─── DATA UNDER STUDY

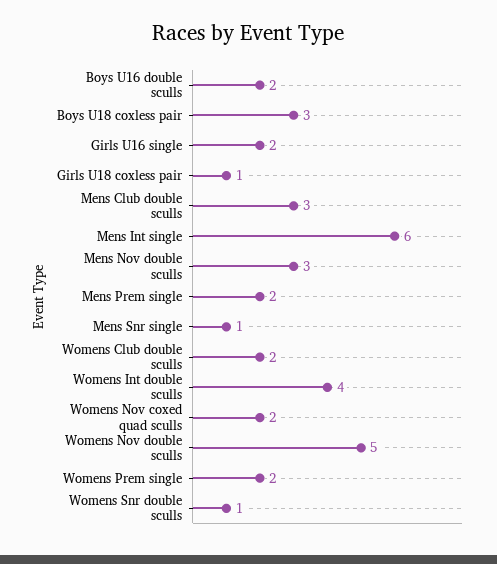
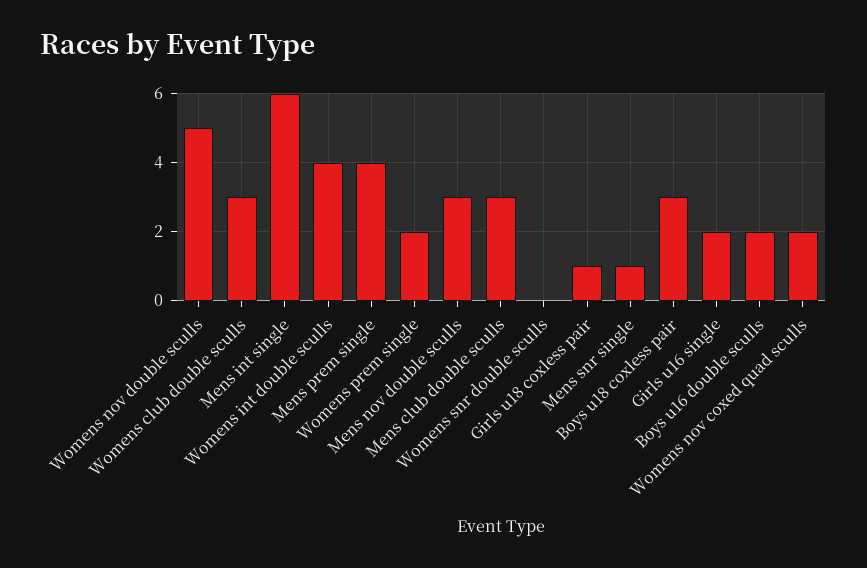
  {
    "Boys U16 double sculls": 2,
    "Boys U18 coxless pair": 3,
    "Girls U16 single": 2,
    "Girls U18 coxless pair": 1,
    "Mens Club double sculls": 3,
    "Mens Int single": 6,
    "Mens Nov double sculls": 3,
-   "Mens Prem single": 2,
+   "Mens Prem single": 4,
    "Mens Snr single": 1,
-   "Womens Club double sculls": 2,
+   "Womens Club double sculls": 3,
    "Womens Int double sculls": 4,
    "Womens Nov coxed quad sculls": 2,
    "Womens Nov double sculls": 5,
    "Womens Prem single": 2,
-   "Womens Snr double sculls": 1
+   "Womens Snr double sculls": 0
  }

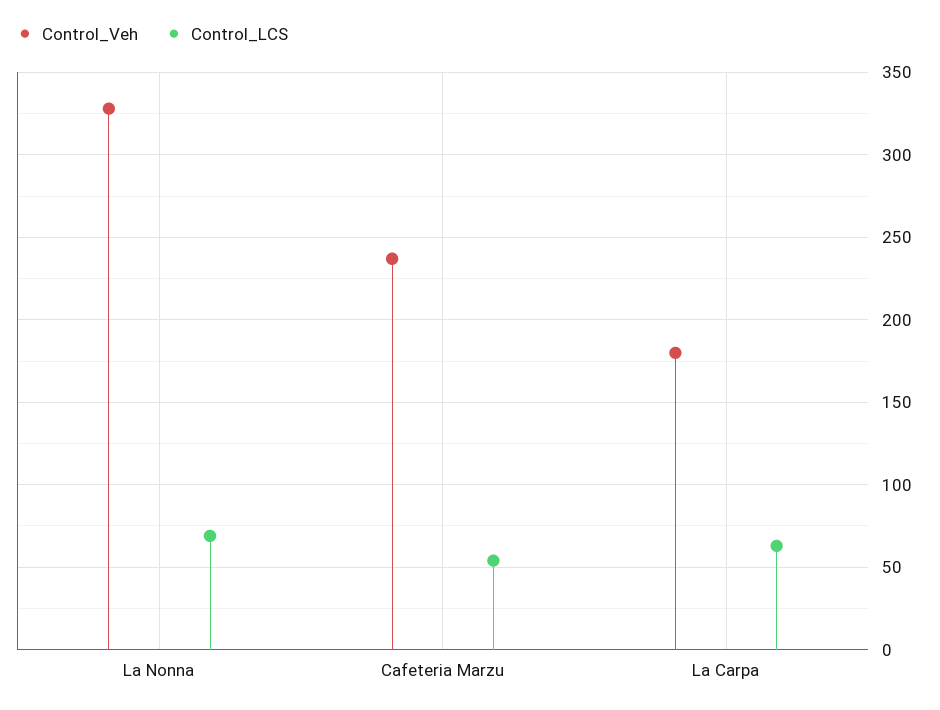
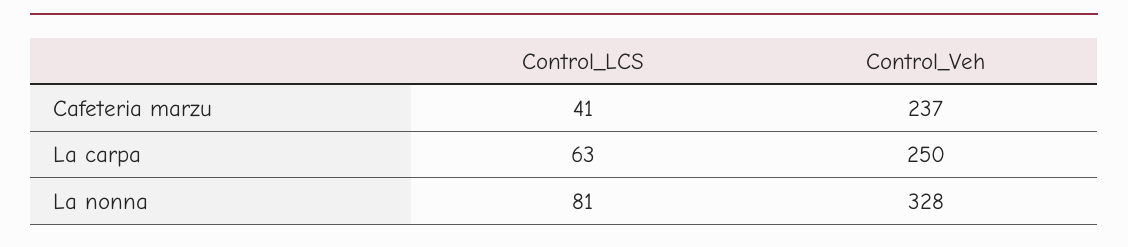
  {
    "Control_Veh": {
      "La Nonna": 328,
      "Cafeteria Marzu": 237,
-     "La Carpa": 180
+     "La Carpa": 250
    },
    "Control_LCS": {
-     "La Nonna": 70,
+     "La Nonna": 81,
-     "Cafeteria Marzu": 55,
+     "Cafeteria Marzu": 41,
      "La Carpa": 63
    }
  }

──────

* [TASK STATEMENT] Write out every entry again word for word, without any of the pictures.

* [SOLVED PROBLEM]
  {
    "Boys U16 double sculls": 2,
    "Boys U18 coxless pair": 3,
    "Girls U16 single": 2,
    "Girls U18 coxless pair": 1,
    "Mens Club double sculls": 3,
    "Mens Int single": 6,
    "Mens Nov double sculls": 3,
-   "Mens Prem single": 2,
+   "Mens Prem single": 4,
    "Mens Snr single": 1,
-   "Womens Club double sculls": 2,
+   "Womens Club double sculls": 3,
    "Womens Int double sculls": 4,
    "Womens Nov coxed quad sculls": 2,
    "Womens Nov double sculls": 5,
    "Womens Prem single": 2,
-   "Womens Snr double sculls": 1
+   "Womens Snr double sculls": 0
  }

  {
    "Control_Veh": {
      "La Nonna": 328,
      "Cafeteria Marzu": 237,
-     "La Carpa": 180
+     "La Carpa": 250
    },
    "Control_LCS": {
-     "La Nonna": 70,
+     "La Nonna": 81,
-     "Cafeteria Marzu": 55,
+     "Cafeteria Marzu": 41,
      "La Carpa": 63
    }
  }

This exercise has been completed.